Monday, November 21, 2011

The importance of Documenting Performance

In my introduction to one job I was handed a letter and told, “Straighten this out”. On reading the letter I found that it was a claim from a supplier of construction site work services for some $500,000 plus demanding payment or threatening to take our company to arbitration. The heart of the claim was for a substantial amount of soil that had to be removed from the site and replaced with other good soil. While we think of soil as soil, there are a number of different types of soil that react in different manners when wet. For example “blue clay” is like a rock when it’s dry and it’s like “silly putty” when it gets wet. The reason why this soil had to be removed it was alleged, was that it was marginal soil from the beginning and due to the excessive amount of rains that had occurred, it was thoroughly soaked and therefore could not be compacted as is and could not be dried out in time to meet the completion schedule. Further the supplier alleged that they had taken steps to dry the soil, were unsuccessful and needed to have the soil removed and replaced. The charges in the claim were for the removal, trucking, dumping, purchase of new and placement.

The fact that there had been excessive rains was undisputed. A quick check with the National Weather Service verified the extent. So that couldn’t be argued. A quick review of our soil samples also confirmed that it was they type of soil that could be un-usable if it became thoroughly soaked. So that couldn’t be argued.

The next check was of the resident engineer’s logs and the architect / engineer’s site visit reports. Those were our primary documents as to the contractor’s performance.

In going through the resident engineer’s reports I discovered that prior to the rainy period in question, the contractor had trucked off the site numerous truck- loads of soil. Each truck going on and coming off the site had to check in. So we knew the exact number of trucks that went off site carrying soil and could from the size of the trucks calculate a quantity. A Building site design will have elevations that the contractor must grade and compact the soil to those elevations. The supplier is usually responsible to provide fill to meet those elevations when required. If there is excess fill the supplier is usually required to remove the excess, which they may then re-sell. We established that the supplier had removed a substantial quantity of good soil that could have been piled on site, protected, and used instead of purchasing new soil.

In the review of the Architect/Engineer’s site visit reports I also discovered that they had warned the contractor several times about stripping as large of area as they were stripping. Leaving this soil exposed would create a problem if there were heavy rains because of the nature of the soil. The practice of leaving a large amount of soil exposed was documented to have occurred immediately before and even during the early stages of the rains.

What I had discovered though the documentation was that while they hadn’t created the problem itself, they had multiplied the effect of the problem because of their practices. They left large amounts exposed, which they had been warned against. They further multiplied the effect of the problem by removing substantial amounts of soil from the site rather than stored it on site until the grading and compaction were completed.
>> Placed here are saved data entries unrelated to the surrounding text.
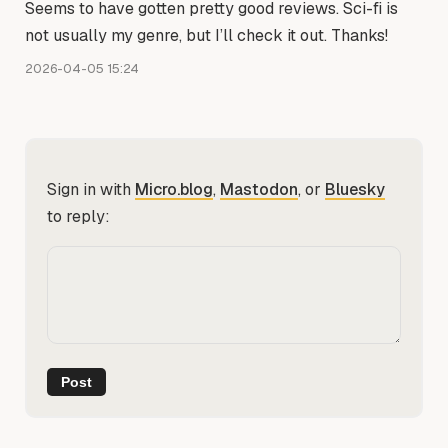
Seems to have gotten pretty good reviews. Sci-fi is
not usually my genre, but I’ll check it out. Thanks!
2026-04-05 15:24
Sign in with
Micro.blog
,
Mastodon
, or
Bluesky
to reply: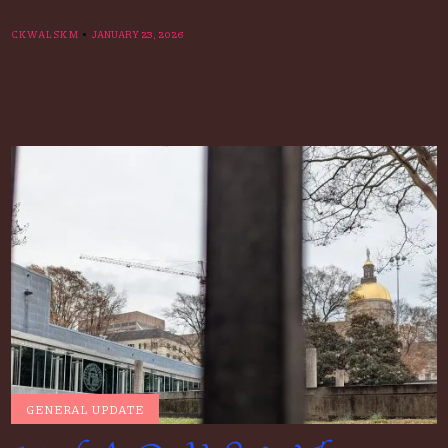
CKWALSKM
JANUARY 23, 2026
GENERAL UPDATE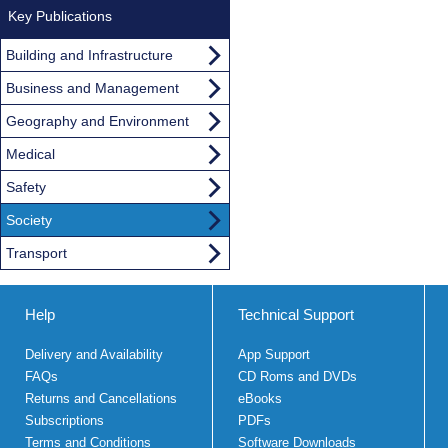
Key Publications
Building and Infrastructure
Business and Management
Geography and Environment
Medical
Safety
Society
Transport
Help
Technical Support
Delivery and Availability
App Support
FAQs
CD Roms and DVDs
Returns and Cancellations
eBooks
Subscriptions
PDFs
Terms and Conditions
Software Downloads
There was far more soil removed than they needed to purchase in the end, so if they hadn’t removed it and had protected it they wouldn’t have needed to purchase any.

I then worked with the Architect/Engineer to determine what would have been a reasonable amount of area to strip at any one time. That was to identify what amount of soil would need to be replaced if they had managed it properly. We then prepared an estimate of what the cost would be to remove that amount of soil would be and replace it with soil that should have be retained on site and protected.

My $90,000 offer to the contractor was backed up with our calculations, copies of the site logs, copies of the architect’s site visits. As things go, the contractor was not one to give up easy and noted said that they would take the claim to arbitration where they felt they would at least get half of their claim. I reminded them that there was no provision for arbitration in our agreement, We heard nothing for a while and then were contacted by their law firm. The first question from lawyer was whether we could agree to pay $97,000. As the cost of taking the case to court would have been substantial, I agreed. They had looked at the case, considered the evidence, understood that our offer was fair and the case wasn’t worth pursuing as they wouldn’t win.

In a later discussion with the lawyer in getting a release signed I asked him about the additional $7,000 and he explained that the $7,000 was to cover their fees!

Documenting performance is important. In these days of electronic communications if you communicate regularly with a supplier create a folder and keep that just in case you need it in the future whether its to defend against a claim or make a claim of you own.